= UIT TE VOEREN OPDRACHTEN =
#1 Schrijf uit de gegeven tekst het stuk over vanaf "Investeringen waarvoor ter dekking van de lasten een" tot en met "kan worden geheven.".
#2 Beantwoord de volgende vragen aan de hand van de gegeven tekst.
(a) Wat onderscheidt financiële vaste activa van geldbeleggingen?
(b) In welke drie soorten investeringen kunnen investeringen bij de materiële vaste activa worden ingedeeld?
#3 Vat de gegeven tekst samen in twee zinnen.

= GEGEVEN TEKST =
Investeringen waarvoor ter dekking van de lasten een gemeentelijke heffing kan worden geheven;

 

Investeringen waarvoor ter dekking van de lasten geen gemeentelijke heffing kan worden geheven.

 

Financiële vaste activa

Financiële vaste activa is een deel van het actief van de gemeente. Het gaat in de eerste plaats om deelnemingen in het kapitaal van verbonden partijen en lange-termijn voorschotten, in de vorm van liquide middelen of in de vorm van uitstel van betaling, aan zulke verbonden partijen. Wat de financiële activa onderscheidt van de geldbeleggingen is dat bij financiële vaste activa de onderneming meestal inspraak heeft in het bestuur van de andere onderneming.

 

Investeren

Investeren is een uitgave aan een nieuw actief dat benodigd is om doelstellingen in de bedrijfsvoering te behalen. Het gaat om de drie soorten activa zoals hiervoor benoemd. Bij de materiele vaste activa kunnen de investeringen gecategoriseerd worden in uitbreidingsinvesteringen, levensduur verlengende investeringen en vervangingsinvesteringen.

= UITTREKSEL GEGEVENS =
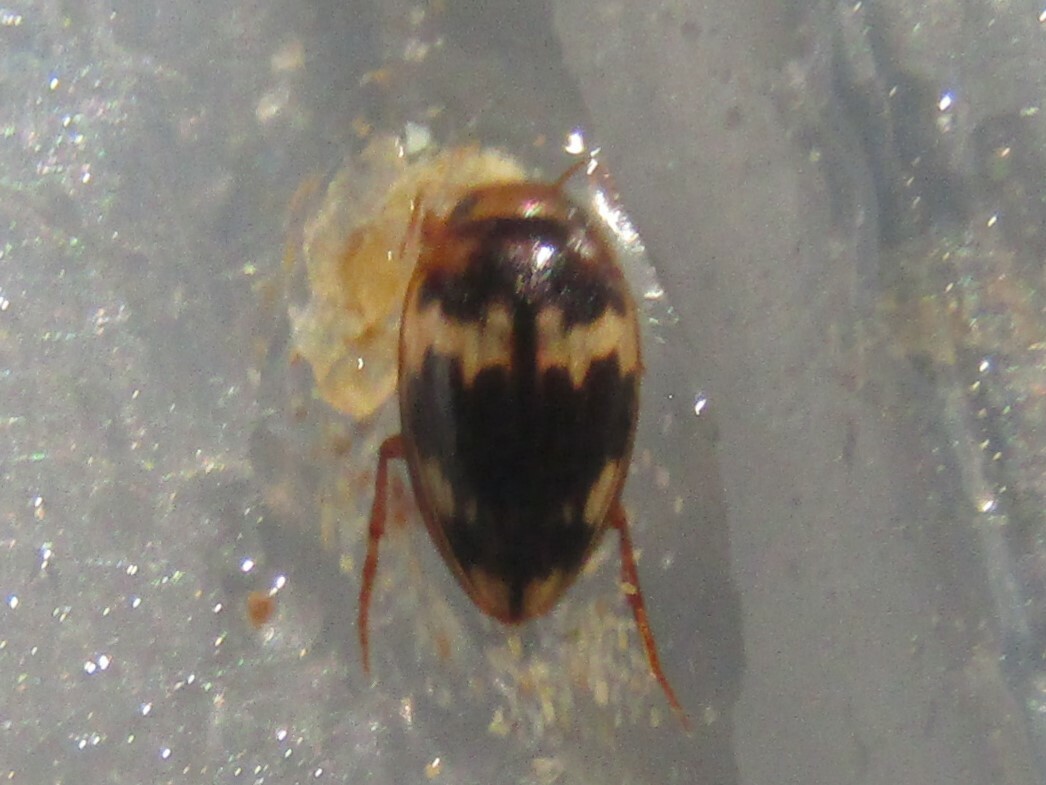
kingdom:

= UITWERKING PER OPDRACHT =
#1
Investeringen waarvoor ter dekking van de lasten een gemeentelijke heffing kan worden geheven;

 

Investeringen waarvoor ter dekking van de lasten geen gemeentelijke heffing kan worden geheven.

#2
(a) Bij financiële vaste activa heeft de onderneming meestal inspraak in het bestuur van de andere onderneming.
(b) Uitbreidingsinvesteringen, levensduur verlengende investeringen en vervangingsinvesteringen.

#3 Financiële vaste activa zijn een deel van het actief van de gemeente, in de eerste plaats deelnemingen in het kapitaal van verbonden partijen en lange-termijn voorschotten aan zulke partijen, en ze verschillen van geldbeleggingen doordat de onderneming meestal inspraak heeft in het bestuur van de andere onderneming. Investeren is een uitgave aan een nieuw actief dat nodig is om doelstellingen in de bedrijfsvoering te behalen, en bij materiële vaste activa zijn investeringen in te delen in uitbreidingsinvesteringen, levensduur verlengende investeringen en vervangingsinvesteringen.